> WHAT TO DO
Your answer should be the records, copied exactly, with the pictures removed.

> DATA FOR PROCESSING
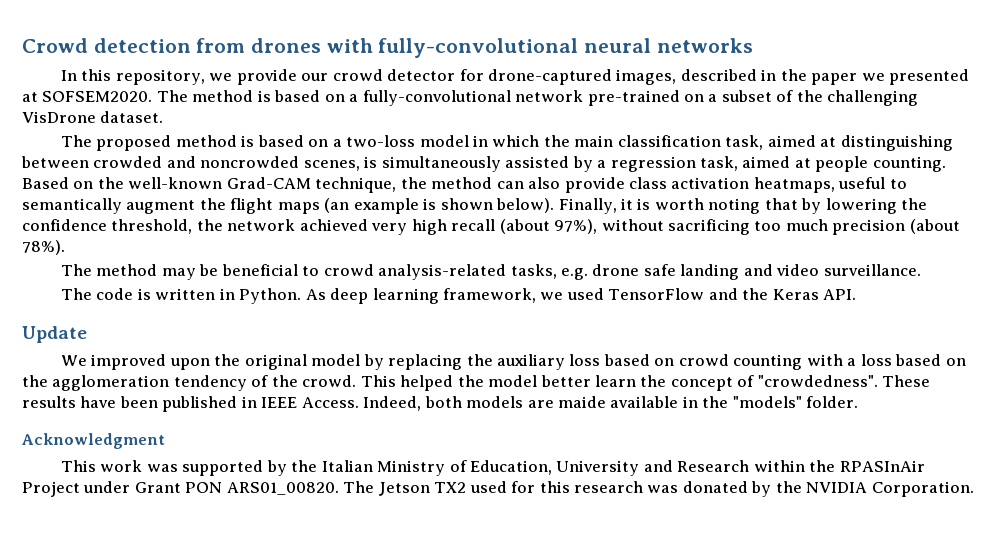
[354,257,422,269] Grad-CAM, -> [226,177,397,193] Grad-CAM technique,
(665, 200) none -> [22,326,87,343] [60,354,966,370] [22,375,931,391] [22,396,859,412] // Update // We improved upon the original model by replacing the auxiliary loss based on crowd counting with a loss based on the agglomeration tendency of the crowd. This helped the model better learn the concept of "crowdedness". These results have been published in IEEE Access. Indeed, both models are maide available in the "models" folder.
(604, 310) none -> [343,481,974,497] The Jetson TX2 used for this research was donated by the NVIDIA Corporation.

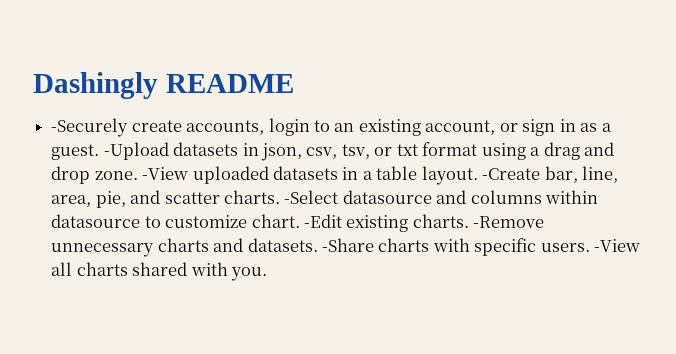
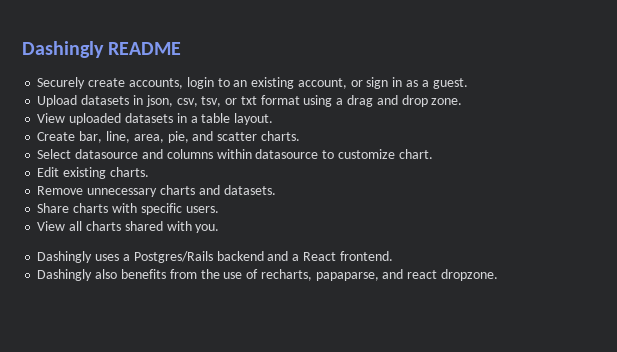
[51,118,129,137] -Securely -> [37,77,86,89] Securely
[103,142,169,160] -Upload -> [37,95,78,107] // Upload
[142,167,189,180] -View -> [37,113,66,123] // View
[482,168,541,180] -Create -> [37,132,76,141] // Create
[284,190,339,204] -Select -> [37,149,72,159] // Select
[303,214,342,228] -Edit -> [37,167,60,177] // Edit
[473,216,545,228] -Remove -> [37,186,84,195] // Remove
[321,238,374,252] -Share -> [37,203,70,213] // Share
[594,239,641,252] -View -> [37,221,66,231] // View
(267, 274) none -> [37,251,393,263] [37,269,498,281] // Dashingly uses a Postgres/Rails backend and a React frontend. // Dashingly also benefits from the use of recharts, papaparse, and react dropzone.

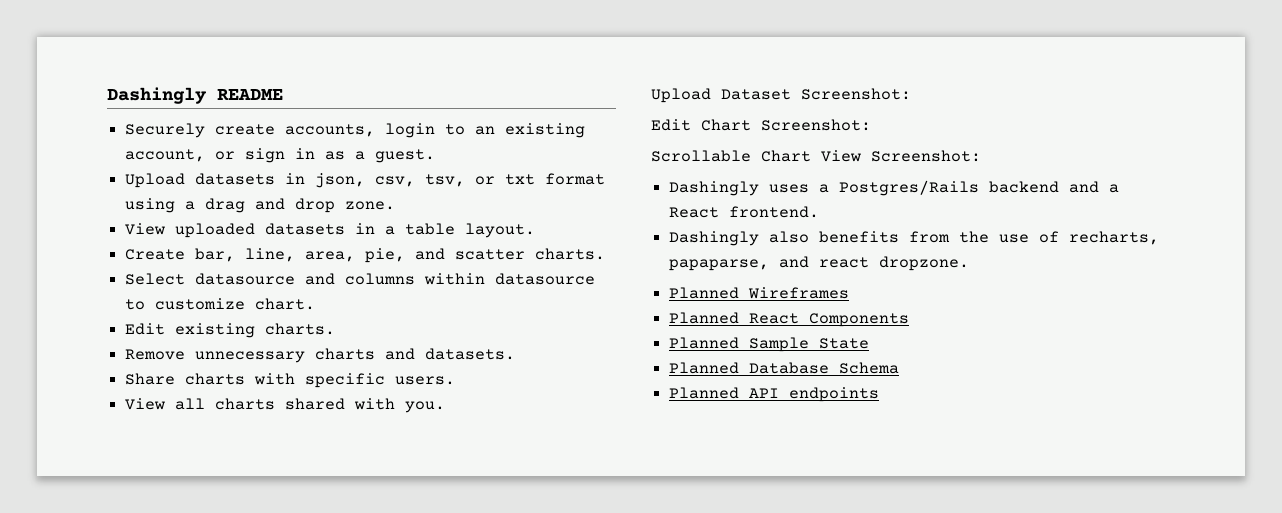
(220, 228) none -> [651,88,911,103] [651,119,871,131] [651,150,981,162] // Upload Dataset Screenshot: // Edit Chart Screenshot: // Scrollable Chart View Screenshot:
(498, 275) none -> [669,287,850,299] [669,312,910,327] [669,337,870,352] [669,362,900,374] [669,387,880,402] // Planned Wireframes // Planned React Components // Planned Sample State // Planned Database Schema // Planned API endpoints

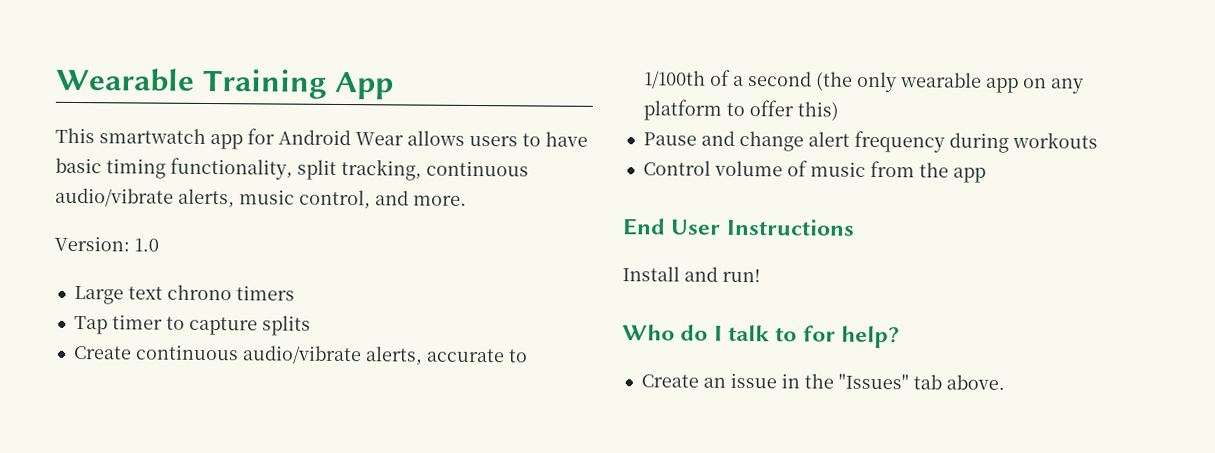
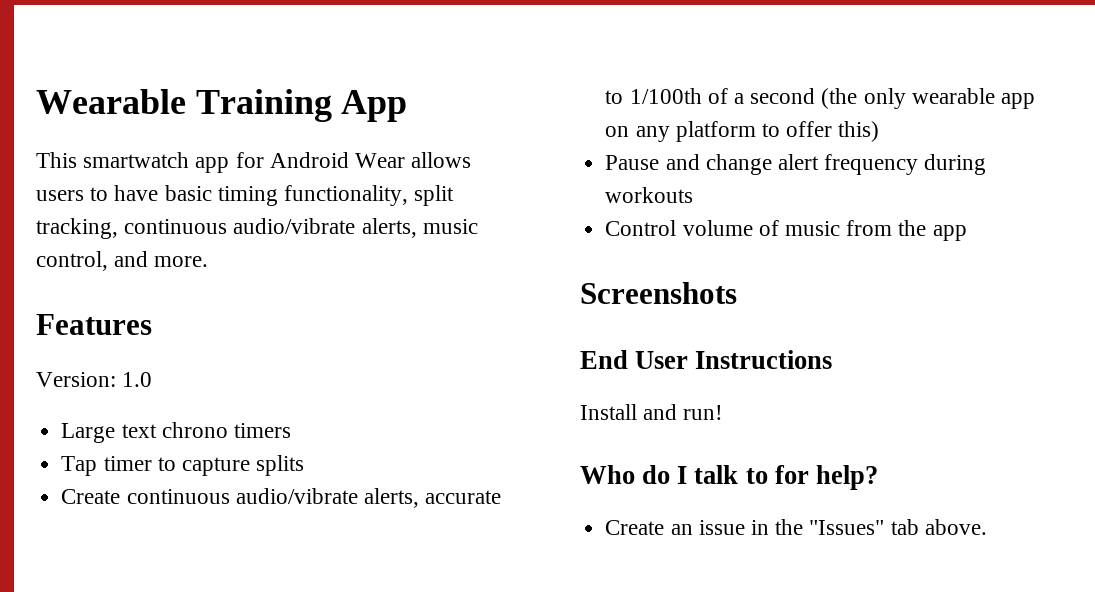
(467, 200) none -> [36,314,152,335] // Features
(986, 175) none -> [580,282,737,304] // Screenshots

> RESPONSE TO THIS TASK
[354,257,422,269] Grad-CAM, -> [226,177,397,193] Grad-CAM technique,
(665, 200) none -> [22,326,87,343] [60,354,966,370] [22,375,931,391] [22,396,859,412] // Update // We improved upon the original model by replacing the auxiliary loss based on crowd counting with a loss based on the agglomeration tendency of the crowd. This helped the model better learn the concept of "crowdedness". These results have been published in IEEE Access. Indeed, both models are maide available in the "models" folder.
(604, 310) none -> [343,481,974,497] The Jetson TX2 used for this research was donated by the NVIDIA Corporation.

[51,118,129,137] -Securely -> [37,77,86,89] Securely
[103,142,169,160] -Upload -> [37,95,78,107] // Upload
[142,167,189,180] -View -> [37,113,66,123] // View
[482,168,541,180] -Create -> [37,132,76,141] // Create
[284,190,339,204] -Select -> [37,149,72,159] // Select
[303,214,342,228] -Edit -> [37,167,60,177] // Edit
[473,216,545,228] -Remove -> [37,186,84,195] // Remove
[321,238,374,252] -Share -> [37,203,70,213] // Share
[594,239,641,252] -View -> [37,221,66,231] // View
(267, 274) none -> [37,251,393,263] [37,269,498,281] // Dashingly uses a Postgres/Rails backend and a React frontend. // Dashingly also benefits from the use of recharts, papaparse, and react dropzone.

(220, 228) none -> [651,88,911,103] [651,119,871,131] [651,150,981,162] // Upload Dataset Screenshot: // Edit Chart Screenshot: // Scrollable Chart View Screenshot:
(498, 275) none -> [669,287,850,299] [669,312,910,327] [669,337,870,352] [669,362,900,374] [669,387,880,402] // Planned Wireframes // Planned React Components // Planned Sample State // Planned Database Schema // Planned API endpoints

(467, 200) none -> [36,314,152,335] // Features
(986, 175) none -> [580,282,737,304] // Screenshots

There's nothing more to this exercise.